Leistungssport und Schule geht nicht? Geht doch! Die berufliche Schule im Stuttgarter Osten richtet erstmals eine reine Klasse für Leistungssportler aller Disziplinen ein – und jeder bekommt ein Tablet.

Stuttgart - Leistungssport und Schule passen nicht zusammen? Nein, geht doch! Erstmals bietet die Cottaschule im Stuttgarter Osten angehenden Spitzenathleten die Möglichkeit, auf dem Wirtschaftsgymnasium in einem reinen Sportzug mit nur 24 Schülern in drei Jahren das Abi zu machen. Wem die Fachhochschulreife genügt, der kann auch das dreijährige Berufskolleg (BK) Sport- und Vereinsmanagement belegen. In beiden Angeboten bekommt jeder Schüler die Möglichkeit, den durch die Wettkämpfe versäumten Unterricht nachzuholen.
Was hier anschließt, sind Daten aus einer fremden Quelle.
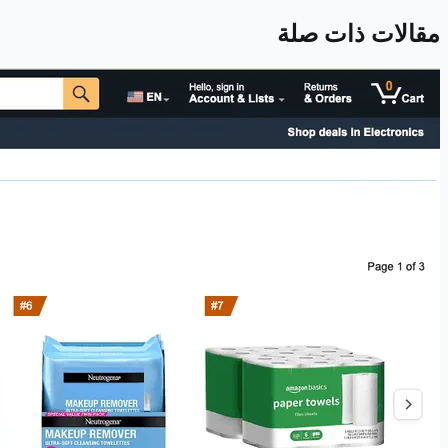
مقالات ذات صلة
Beide Angebote richten sich an Kadersportler.

 

Das Besondere an dem Sportzug zum Abi, der im nächsten Schuljahr beginnt, sei der komprimierte Stundenplan, erläuterte die Abteilungsleiterin Marina Kilger bei einem sehr gut besuchten Infoabend. „Wir haben die Präsenzzeit an der Schule gekürzt und den Stoff über E-Learning ausgegliedert“, berichtete sie. Um 13.10 Uhr sei Schluss mit dem Schulunterricht. Jeder Schüler werde künftig ein Tablet erhalten, um eigenständig lernen zu können. Der Unterricht an der Schule werde dafür von 30 auf 23 Wochenstunden verringert, beziehungsweise von 32 auf 25, sofern noch Spanisch als Fremdsprache dazukomme.

Nach den Wettkämpfen wird der Unterricht nachgeholt

„Aber die Selbstlernphasen erfordern mehr Selbstdisziplin“, warnte Marina Kilger. Dafür erhalten die Schüler sogenannte Trainingskorridore für ihren Leistungssport. Und weil die Kadersportler wegen der Wettkämpfe trotzdem viel Unterricht versäumen, bekommen sie in jedem Fach Nachführunterricht – „wenn es sein muss, eins zu eins“, sagte Kilger.

Für den TVB-Erstliga-Handballer Michael Seiz kommt der neue Sportzug zu spät. Der 22-jährige Ex-Cotta-Schüler hat sein Abi längst in der Tasche. Das habe dank dem Nachführunterricht geklappt. Denn Eliteschule des Sports ist die Cottaschule schon seit 2002. „Aber Tablets gab’s früher nicht“, sagt Seiz. Dabei sei das „eine gute Idee“.

Das Hauptproblem für Leistungssportler ist die Zeit

Das Hauptproblem für junge Sportler heute sei die Zeit, sagt Herbert Wursthorn vom Olympiastützpunkt. „Sie wollen nichts geschenkt, aber sie brauchen Zeit.“ So geht es auch der deutschen Hochsprungmeisterin Marie-Laurence Jungfleisch. Die 25-Jährige, die zuvor als Erzieherin gearbeitet hat, überspringt 1,97 Meter, peilt bei der Olympiade in Rio die Zwei-Meter-Marke an und will vorher noch schnell ihre Fachhochschulreife am BK Sport- und Vereinsmanagement machen. Nebenher ist sie noch Bundeswehrsoldatin und trainiert rund zehn Stunden pro Woche. „Die Lehrer? Die sind hilfsbereit – jetzt muss ich schleimen“, sagt sie und lacht.

Auch für den hoffnungsvollen Mittelfeldspieler Arianit Ferati, der für den VfB in der Bundesliga kickt, ist das Berufskolleg ein wichtiger Pfeiler. „Ich bin voll fokussiert auf den Sport, hab keinen Plan B“, sagt der 18-Jährige, der neun Mal in der Woche zweistündig trainiert, dazu kommen noch die Spiele. „Aber der Sport ist nicht versichert, es kann einiges passieren“, sagt Ferati. Und mit dem erfolgreichen BK-Abschluss darf auch er sich – wie Jungfleisch – „Staatlich geprüfter Sportassistent“ nennen und bekäme das auch bei einer weiteren Berufsausbildung angerechnet. Denn die BKler absolvieren neben ihren 21 Wochenstunden Unterricht einen Tag pro Woche ein Praktikum. Im BK gibt es aber weder Tablets noch E-Learning, dafür dauert es drei statt zwei Jahre.

Normalen Sportunterricht? Brauchen Kadersportler nicht

Normalen Sportunterricht haben die Kadersportler übrigens nicht. Sie müssen nur zur Prüfung kommen. Aber bisher habe keiner von ihnen jemals schlechter als mit einer Zwei abgeschnitten, sagt der BK-Abteilungsleiter Roland Bomans.